--- START ---

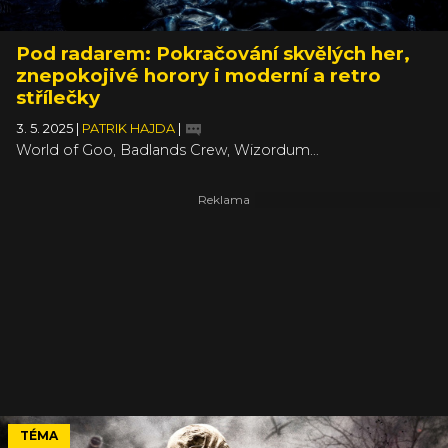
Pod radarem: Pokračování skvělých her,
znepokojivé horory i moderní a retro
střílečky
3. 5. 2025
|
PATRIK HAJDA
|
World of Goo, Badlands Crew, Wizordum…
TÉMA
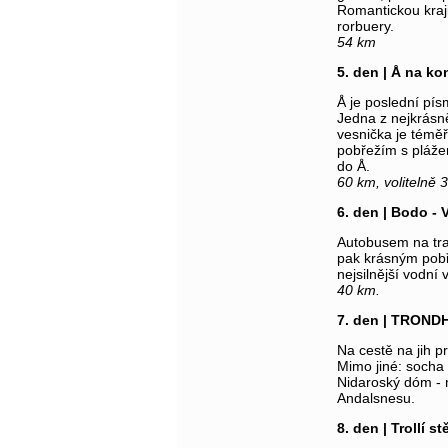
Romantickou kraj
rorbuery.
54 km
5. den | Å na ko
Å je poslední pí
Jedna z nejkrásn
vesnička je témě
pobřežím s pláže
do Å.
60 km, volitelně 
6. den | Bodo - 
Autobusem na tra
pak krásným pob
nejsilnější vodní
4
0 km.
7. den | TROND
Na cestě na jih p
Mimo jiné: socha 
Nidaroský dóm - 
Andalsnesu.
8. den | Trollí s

--- END ---
--- START ---

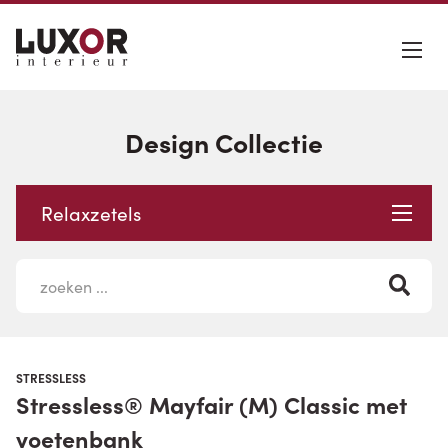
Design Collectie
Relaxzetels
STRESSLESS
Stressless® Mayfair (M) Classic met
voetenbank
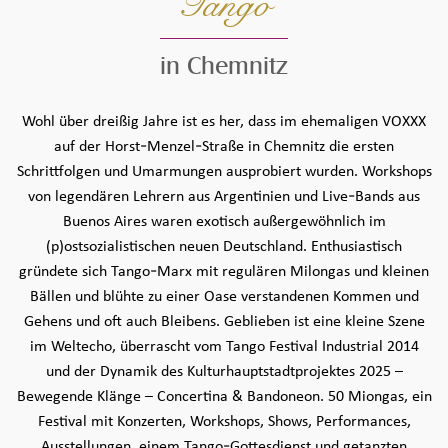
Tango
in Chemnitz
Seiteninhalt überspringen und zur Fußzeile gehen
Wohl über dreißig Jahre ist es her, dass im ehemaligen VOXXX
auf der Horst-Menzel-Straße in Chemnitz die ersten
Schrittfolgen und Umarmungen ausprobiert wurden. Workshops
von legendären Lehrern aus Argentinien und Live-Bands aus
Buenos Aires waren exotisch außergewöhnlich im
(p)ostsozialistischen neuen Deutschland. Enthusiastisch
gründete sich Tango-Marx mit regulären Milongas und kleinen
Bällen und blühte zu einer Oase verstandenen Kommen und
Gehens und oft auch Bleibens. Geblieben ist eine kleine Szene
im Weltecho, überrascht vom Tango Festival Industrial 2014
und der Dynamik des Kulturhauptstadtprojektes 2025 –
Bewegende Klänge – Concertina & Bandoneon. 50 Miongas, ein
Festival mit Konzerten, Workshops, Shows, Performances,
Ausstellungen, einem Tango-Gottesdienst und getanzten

--- END ---

Work order:
Although pictures appear among the records above, none are to be output; print exactly the lines from the line containing "Stressless® Mayfair (M) Classic met" through the line containing "Ausstellungen, einem Tango-Gottesdienst".

Answer area:
Stressless® Mayfair (M) Classic met
voetenbank
Tango
in Chemnitz
Seiteninhalt überspringen und zur Fußzeile gehen
Wohl über dreißig Jahre ist es her, dass im ehemaligen VOXXX
auf der Horst-Menzel-Straße in Chemnitz die ersten
Schrittfolgen und Umarmungen ausprobiert wurden. Workshops
von legendären Lehrern aus Argentinien und Live-Bands aus
Buenos Aires waren exotisch außergewöhnlich im
(p)ostsozialistischen neuen Deutschland. Enthusiastisch
gründete sich Tango-Marx mit regulären Milongas und kleinen
Bällen und blühte zu einer Oase verstandenen Kommen und
Gehens und oft auch Bleibens. Geblieben ist eine kleine Szene
im Weltecho, überrascht vom Tango Festival Industrial 2014
und der Dynamik des Kulturhauptstadtprojektes 2025 –
Bewegende Klänge – Concertina & Bandoneon. 50 Miongas, ein
Festival mit Konzerten, Workshops, Shows, Performances,
Ausstellungen, einem Tango-Gottesdienst und getanzten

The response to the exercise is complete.